Renewable energy

What is renewable energy?

Renewable energy is the energy generated from natural sources, that is constantly renewed. The most common examples include wind, solar, geothermal, biomass, and hydropower. Renewable energy is in contrast with non-renewable sources such as fossil fuels.

Short history of renewable energy

While renewable energy is often thought of as a new technology, harnessing nature’s power has long been used for heating, transportation, lighting, and more. Wind has powered boats to sail the seas and windmills to grind grain. The sun has provided warmth during the day and helped kindle fires to last into the evening. But over the past 500 years or so, humans increasingly turned to cheaper, dirtier energy sources such as coal and fracked gas.
Now that we have increasingly innovative and less-expensive ways to capture and retain wind and solar energy, renewable energy is becoming a more important power source.
The expansion of renewable energy is also happening at scales large and small, from rooftop solar panels on homes that can sell power back to the grid to giant offshore wind farms. Even some entire rural communities rely on renewable energy for heating and lighting.

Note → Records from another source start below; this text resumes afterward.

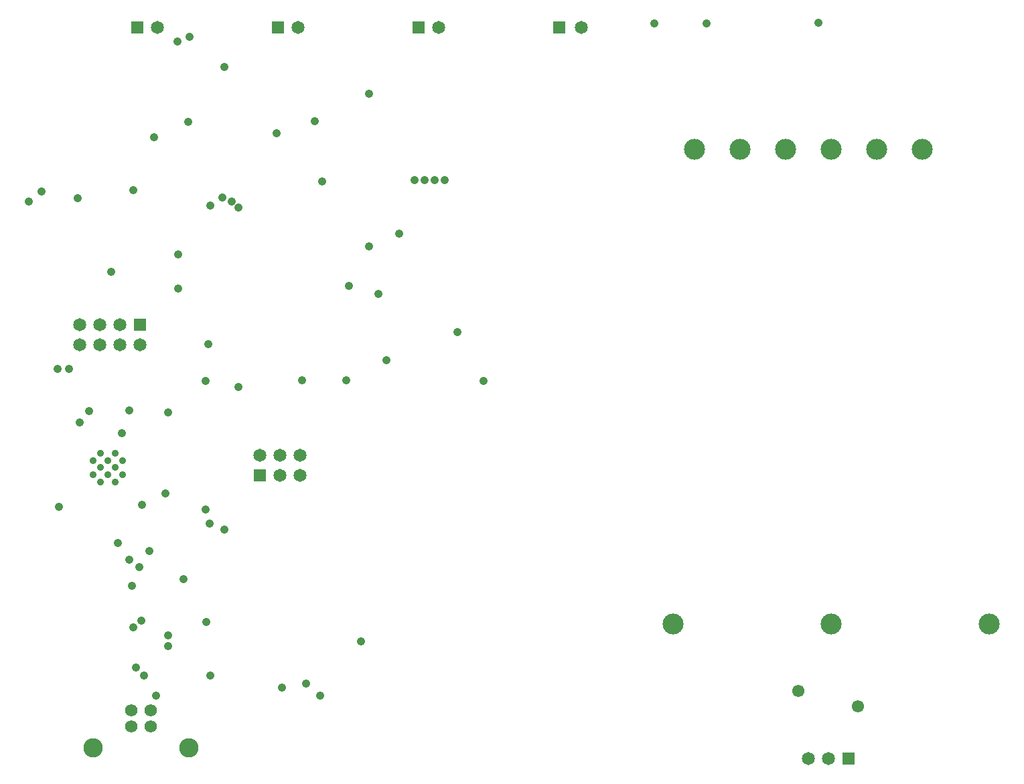
<source format=gbs>
G04*
G04 #@! TF.GenerationSoftware,Altium Limited,Altium Designer,22.10.1 (41)*
G04*
G04 Layer_Color=16711935*
%FSLAX25Y25*%
%MOIN*%
G70*
G04*
G04 #@! TF.SameCoordinates,AD521441-6981-4C9A-977E-8A670088B7DC*
G04*
G04*
G04 #@! TF.FilePolarity,Negative*
G04*
G01*
G75*
%ADD46C,0.10433*%
%ADD47C,0.03591*%
%ADD48C,0.06213*%
%ADD49C,0.09646*%
%ADD50R,0.06496X0.06496*%
%ADD51C,0.06496*%
%ADD52C,0.06102*%
%ADD53C,0.04091*%
D46*
X454000Y418000D02*
D03*
X476638D02*
D03*
X499276D02*
D03*
X521913D02*
D03*
X544551D02*
D03*
X567189D02*
D03*
X600654Y181780D02*
D03*
X521913D02*
D03*
X443173D02*
D03*
D47*
X169224Y263112D02*
D03*
Y255888D02*
D03*
X154776Y263112D02*
D03*
Y255888D02*
D03*
X162000Y263112D02*
D03*
Y255888D02*
D03*
X165612Y266724D02*
D03*
Y259500D02*
D03*
Y252276D02*
D03*
X158388Y266724D02*
D03*
Y252276D02*
D03*
Y259500D02*
D03*
D48*
X183421Y138543D02*
D03*
X173579D02*
D03*
Y130669D02*
D03*
X183421D02*
D03*
D49*
X154799Y120000D02*
D03*
X202201D02*
D03*
D50*
X530500Y114500D02*
D03*
X178000Y330500D02*
D03*
X176500Y478500D02*
D03*
X246500D02*
D03*
X316500D02*
D03*
X386500D02*
D03*
X237500Y255500D02*
D03*
D51*
X520500Y114500D02*
D03*
X510500D02*
D03*
X148000Y320500D02*
D03*
Y330500D02*
D03*
X158000Y320500D02*
D03*
Y330500D02*
D03*
X168000Y320500D02*
D03*
Y330500D02*
D03*
X178000Y320500D02*
D03*
X186500Y478500D02*
D03*
X256500D02*
D03*
X326500D02*
D03*
X397500D02*
D03*
X257500Y265500D02*
D03*
Y255500D02*
D03*
X247500Y265500D02*
D03*
Y255500D02*
D03*
X237500Y265500D02*
D03*
D52*
X505736Y148240D02*
D03*
X535264Y140760D02*
D03*
D53*
X186005Y146005D02*
D03*
X282000Y350000D02*
D03*
X296500Y346000D02*
D03*
X336000Y327000D02*
D03*
X300500Y313000D02*
D03*
X288000Y173000D02*
D03*
X213000Y156000D02*
D03*
X211000Y182500D02*
D03*
X199500Y204000D02*
D03*
X210500Y238500D02*
D03*
X179000Y241000D02*
D03*
X169000Y276500D02*
D03*
X197000Y348500D02*
D03*
Y365500D02*
D03*
X163500Y357000D02*
D03*
X213000Y390000D02*
D03*
X147000Y393500D02*
D03*
X129000Y397000D02*
D03*
X122500Y392000D02*
D03*
X202000Y431500D02*
D03*
X265000Y432000D02*
D03*
X174500Y397500D02*
D03*
X220000Y459000D02*
D03*
X280500Y303000D02*
D03*
X258500D02*
D03*
X227000Y299500D02*
D03*
X260500Y152000D02*
D03*
X248500Y150000D02*
D03*
X180000Y156000D02*
D03*
X176000Y160000D02*
D03*
X267500Y146000D02*
D03*
X192000Y170500D02*
D03*
X137500Y240000D02*
D03*
X148000Y282000D02*
D03*
X212000Y321000D02*
D03*
X515500Y481000D02*
D03*
X349000Y302500D02*
D03*
X210500D02*
D03*
X172500Y288000D02*
D03*
X307000Y376000D02*
D03*
X434000Y480500D02*
D03*
X460000D02*
D03*
X172500Y213500D02*
D03*
X192000Y176000D02*
D03*
X324500Y402500D02*
D03*
X319500D02*
D03*
X314500D02*
D03*
X329500D02*
D03*
X177500Y210000D02*
D03*
X182500Y218000D02*
D03*
X167000Y222000D02*
D03*
X174000Y200500D02*
D03*
X220000Y228500D02*
D03*
X212500Y231500D02*
D03*
X137000Y308500D02*
D03*
X196500Y471500D02*
D03*
X142500Y308500D02*
D03*
X202500Y474000D02*
D03*
X219000Y394000D02*
D03*
X226957Y389119D02*
D03*
X223500Y392000D02*
D03*
X292000Y369500D02*
D03*
Y445500D02*
D03*
X190500Y246500D02*
D03*
X174500Y180000D02*
D03*
X185000Y424000D02*
D03*
X246000Y426000D02*
D03*
X268500Y402000D02*
D03*
X178486Y183417D02*
D03*
X152500Y287500D02*
D03*
X192000Y287000D02*
D03*
M02*

</source>
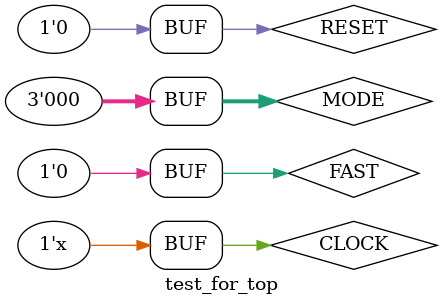
<source format=v>
`timescale 1ns / 1ps


module test_for_top;

	// Inputs
	reg CLOCK;
	reg RESET;
	reg [2:0] MODE;
	reg FAST;

	// Outputs
	wire [7:0] LED;
	
	// Instantiate the Unit Under Test (UUT)
	Top uut (
		.CLOCK(CLOCK), 
		.RESET(RESET), 
		.MODE(MODE), 
		.LED(LED), 
		.FAST(FAST)
	);
	always #10 CLOCK=~CLOCK;
	initial begin
		// Initialize Inputs
		CLOCK = 0;
		RESET = 1;
		MODE = 0;
		FAST = 0;

		// Wait 100 ns for global reset to finish
		#100;
      RESET = 0;  
		// Add stimulus here

	end
      
endmodule


</source>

Benefits of Renewable Energy Use

1. Improved public health

The air and water pollution emitted by coal and natural gas plants are linked with breathing problems, neurological damage, heart attacks, cancer, premature death, and a host of other serious problems. The pollution affects everyone: one Harvard University study estimated the life cycle costs and public health effects of coal to be an estimated $74.6 billion every year.
Wind, solar, and hydroelectric systems generate electricity with no associated air pollution emissions. Geothermal systems emit some air pollutants, though total air emissions are generally much lower than those of coal- and natural gas-fired power plants.
Also, wind and solar energy don`t require water to operate and thus do not pollute water resources or strain supplies by competing with agriculture, drinking water, or other important water needs. In contrast, fossil fuels can have a significant impact on water resources: both coal mining and natural gas drilling can pollute many sources of drinking water, and all thermal power plants, including those powered by coal, gas, and oil, withdraw and consume water for cooling.

2. Less global warming

Human activity is overloading our atmosphere with carbon dioxide and other global warming emissions. These gases act like a blanket, trapping heat. The result is a web of significant and harmful impacts, from stronger, more frequent storms, to drought, sea-level rise, and extinction.
Renewable electricity generation from biomass can have a wide range of global warming emissions depending on the resource and whether or not it is sustainably sourced and harvested.

3. Inexhaustible energy

Strong winds, sunny skies, abundant plant matter, heat from the earth, and fast-moving water can each provide a vast and constantly replenished supply of energy. A relatively small fraction of electricity currently comes from these sources, but that could change: studies have repeatedly shown that renewable energy can provide a significant share of future electricity needs, even after accounting for potential constraints.

Renewable energy law

Renewable energy law is a particular kind of energy law and relates primarily to the transactional legal and policy issues that surround the development, implementation, and commercialization of renewable sources of energy, such as solar, wind, geothermal and tidal. Renewable energy, (RE) law also relates to the land use, siting, and finance issues encountered by developers of renewable energy projects.

While renewable energy systems are better for the environment and produce fewer emissions than conventional energy sources, many of these sources still face difficulties in being deployed at a large scale including, technological barriers, high start-up capital costs, and intermittency challenges.
Renewable energy projects can very easily soak up time and money – paying attention to some of the key legal issues can save on both.